**Problems and tasks**
A - In the page excerpt, which holiday does the writer call a very useful tool for the reader and the reader's wife?
B - Copy out the page excerpt starting with "Of course, I" and going on through "socially acceptable way.".

You're traveling as a woman, posting youtube videos singing your own work as a woman, commenting on these pages daily, raising children in the same home... How long before you're outed in a big way and that's that?
And, your wife knows about all, or, for all intents and purposes, most of the important parts of who you are and what you do - as far as anyone else she's worried about will be concerned.
I'll say one thing for my SOs all my life: If I was doing something, it was me doing it, not them. If other people thought I was odd, they'd say:
"Yeah, that's him. Personally, I don't see it that way, but I like 'em and love 'em along with that... It's just part of the package, you know."
Halloween can be a very useful tool for both you and your wife. Get the idea out there now so that later people can say:
"Well... You know... He did have a great costume at that Halloween party and it went over really well... I guess we know now why it was so good... Whewie. Well, if that's what he wants to do I guess it's OK; didn't do any harm then and can't see, considering they're pretty good folks, any harm now. God bless his wife for putting up with it. Hellva hobby, or, whatever it is."
Of course, I think you know you're annoyed because you get a sense of how much you'd enjoy running Kim past everybody and how it fits more with the "real you" than the "fake you" you have to show everyone for the sake of "the rules." It'd be a break from following the rules and it would be nice to be honest in a completely socially acceptable way.

**Entries shown**
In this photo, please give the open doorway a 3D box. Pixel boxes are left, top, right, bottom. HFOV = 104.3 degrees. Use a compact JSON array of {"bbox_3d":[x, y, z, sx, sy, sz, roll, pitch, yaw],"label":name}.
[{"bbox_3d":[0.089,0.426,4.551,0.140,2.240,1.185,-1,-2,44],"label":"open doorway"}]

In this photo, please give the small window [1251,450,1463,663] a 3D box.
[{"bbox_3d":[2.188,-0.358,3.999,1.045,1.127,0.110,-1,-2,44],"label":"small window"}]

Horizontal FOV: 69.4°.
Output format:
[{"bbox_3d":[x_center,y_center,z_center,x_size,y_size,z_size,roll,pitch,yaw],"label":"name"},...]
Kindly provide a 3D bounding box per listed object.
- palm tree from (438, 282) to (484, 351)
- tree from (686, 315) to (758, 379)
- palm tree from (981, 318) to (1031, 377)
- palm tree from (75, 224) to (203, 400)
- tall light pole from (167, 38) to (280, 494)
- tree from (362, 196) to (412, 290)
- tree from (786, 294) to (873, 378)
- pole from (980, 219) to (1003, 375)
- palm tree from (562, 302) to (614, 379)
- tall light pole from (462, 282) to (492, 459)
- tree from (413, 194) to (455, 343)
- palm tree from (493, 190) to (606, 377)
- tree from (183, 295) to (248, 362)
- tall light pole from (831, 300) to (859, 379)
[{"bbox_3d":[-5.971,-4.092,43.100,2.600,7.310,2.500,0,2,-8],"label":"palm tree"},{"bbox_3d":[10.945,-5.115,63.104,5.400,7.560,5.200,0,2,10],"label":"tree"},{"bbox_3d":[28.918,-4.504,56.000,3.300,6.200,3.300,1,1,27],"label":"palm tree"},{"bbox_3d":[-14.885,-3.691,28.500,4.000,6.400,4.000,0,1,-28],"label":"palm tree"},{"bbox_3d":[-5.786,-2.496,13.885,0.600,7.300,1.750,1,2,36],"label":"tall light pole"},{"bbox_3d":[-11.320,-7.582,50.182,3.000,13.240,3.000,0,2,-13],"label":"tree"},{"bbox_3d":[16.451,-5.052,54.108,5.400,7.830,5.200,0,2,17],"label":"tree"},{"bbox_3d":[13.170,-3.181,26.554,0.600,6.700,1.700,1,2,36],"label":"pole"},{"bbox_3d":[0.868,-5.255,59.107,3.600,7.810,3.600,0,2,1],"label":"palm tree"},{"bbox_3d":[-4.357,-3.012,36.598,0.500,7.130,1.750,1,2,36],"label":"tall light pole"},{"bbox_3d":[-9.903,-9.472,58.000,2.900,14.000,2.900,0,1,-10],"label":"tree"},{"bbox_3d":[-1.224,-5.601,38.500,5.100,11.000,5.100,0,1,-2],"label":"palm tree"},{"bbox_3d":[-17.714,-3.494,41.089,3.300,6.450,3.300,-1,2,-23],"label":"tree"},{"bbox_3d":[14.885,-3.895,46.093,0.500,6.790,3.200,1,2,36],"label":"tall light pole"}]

**Solutions for each task**
A - Halloween

B -
Of course, I think you know you're annoyed because you get a sense of how much you'd enjoy running Kim past everybody and how it fits more with the "real you" than the "fake you" you have to show everyone for the sake of "the rules." It'd be a break from following the rules and it would be nice to be honest in a completely socially acceptable way.